高速道路の整備には、建設費と維持管理費に利用者が支払う料金を充当する「償還制度」が採用されている。現行の償還期間が終了する2065年以降は、無料開放されることが原則だ。ただ、膨張する更新・修繕費の他にも、激甚化する災害や自動運転への対応など、高速道路のサービス水準を維持するための追加投資の必要性が高まっており、65年以降の料金徴収期間の延長や料金の引き上げなどによる財源確保の議論が進んでいる。
 償還制度は、財政投融資や金融機関からの借り入れで高速道路を整備し、利用者からの料金を返済に充てる仕組みで、1952年に創設された。小泉政権下で不採算路線の建設に歯止めがかからないとの批判を受け、道路公団の民営化時に償還期間の期限を2050年と定めた。
 ただ、民営化後の12年12月に中央道笹子トンネル天井板落下事故が発生。高速道路の老朽化が抜き差しならない状況に追い込まれていることが浮き彫りになった。国土交通省はこの事故を受け、老朽化対策の財源を確保するための道路整備特別措置法を改正し、償還期間を2065年まで15年延長。この償還期間の延長によって、全国の高速道路の更新財源は現在までに約5・2兆円が確保されている。

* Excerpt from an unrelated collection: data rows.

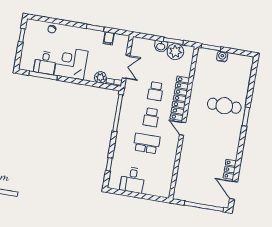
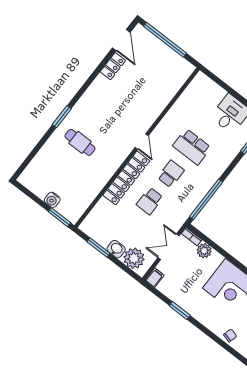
filing cabinet: (109, 38) -> (155, 278), moved
plant: (175, 52) -> (134, 258), moved
school desk: (155, 91) -> (150, 201), turned 180
cafe table: (224, 106) -> (80, 142), width x0.73, depth x0.74

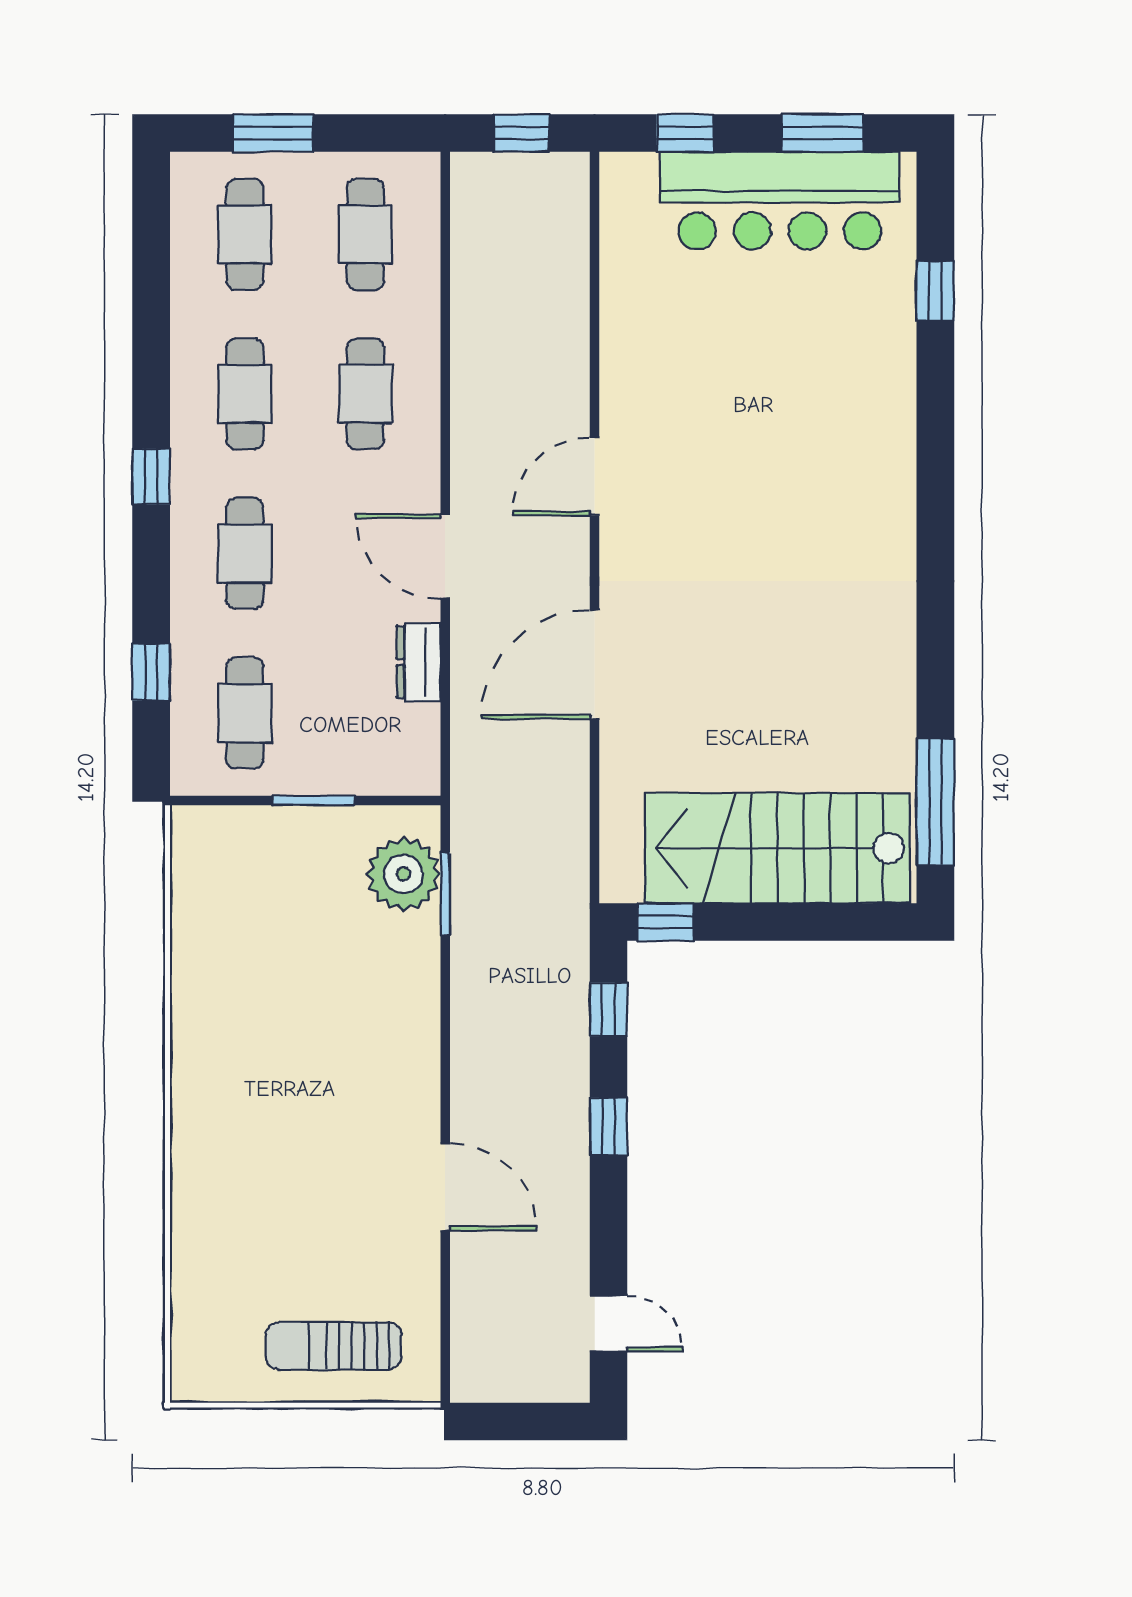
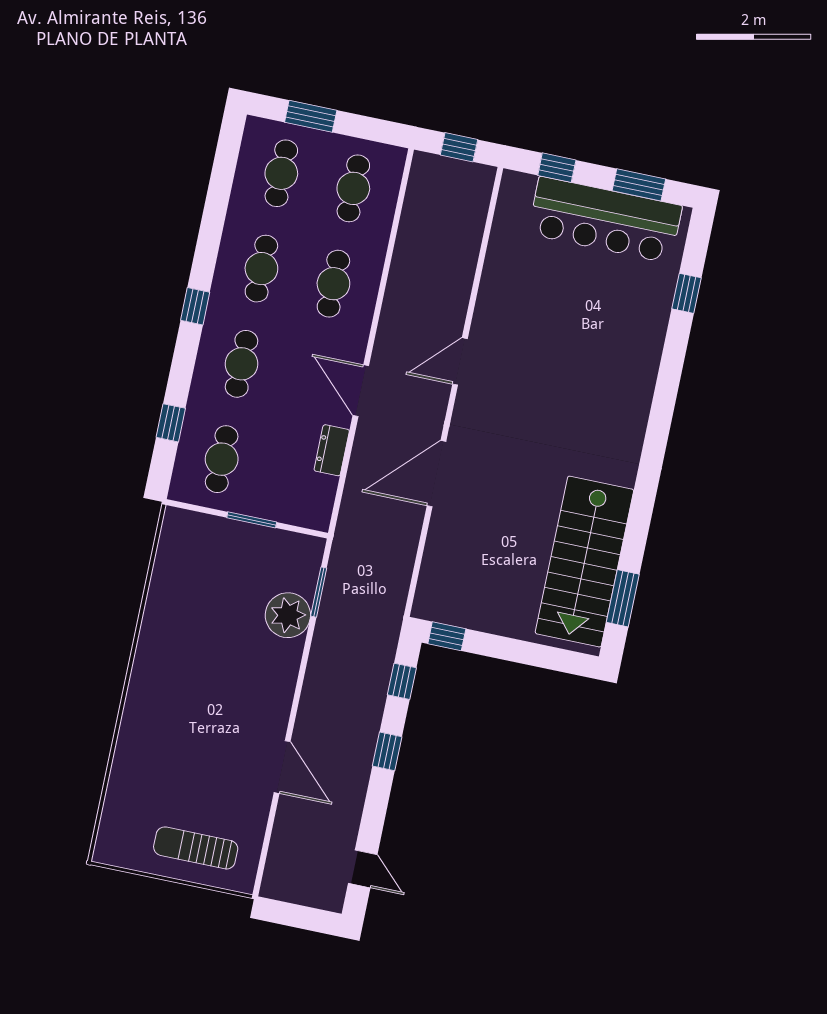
window: (935, 802) -> (623, 598), width x0.69
stairs: (777, 848) -> (584, 562), moved, turned -90
plant: (404, 874) -> (288, 615), moved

 しかし、ここにきてこの更新計画に追加投資の必要性が指摘され始めた。高速道路の更新・修繕を進める中で、構造物の補修を繰り返すと性能回復が小さくなるため、補修間隔を短くする必要があることが明らかになった。性能が限界に達する前に抜本的に性能を回復させる大規模更新・修繕を繰り返し実施する必要があることも分かっている。
 高速道路には、一般道の10倍以上の大型車両が通行しており、劣化が進みやすい環境にもある。
 高速道路の更新・修繕費が増加する見通しを踏まえ、社会資本整備審議会の国土幹線道路部会では、今夏に更新・修繕の財源に関する提言をまとめる。災害に備えて暫定2車線区間を4車線化し、ネットワーク機能を強化したり、自動運転車両にインフラとしても対応するなど、社会変化を見据えた投資のための財源確保も必要だという。
 国交省は6月に開いた部会で、追加投資の財源を確保するための償還制度の見直しに向けて、「料金引き上げ」と「料金徴収期間の延長」の両案を提示した。
 このうち、現在の世代に負担増を求めるのが料金の引き上げだ。更新計画を含めて高速道路会社が抱える債務に追加投資分の費用を上乗せするため、現在の利用料金を値上げする形で追加投資分が反映される。
 2065年としている料金徴収期間の延長には、14年と同じ法改正が必要になる。現在の債務は65年の償還期間までの料金で返済し、追加投資額に応じて料金徴収期間を延長する。料金は据え置きのままだ。
 期限を定めずに償還期間を延長する、いわゆる「永久有料化」の導入は「引き続き議論する」として当面は先送りする。償還制度の見直しがいずれに落ち着くにせよ、債務返済後に無料開放する原則は現時点では維持されるようだ。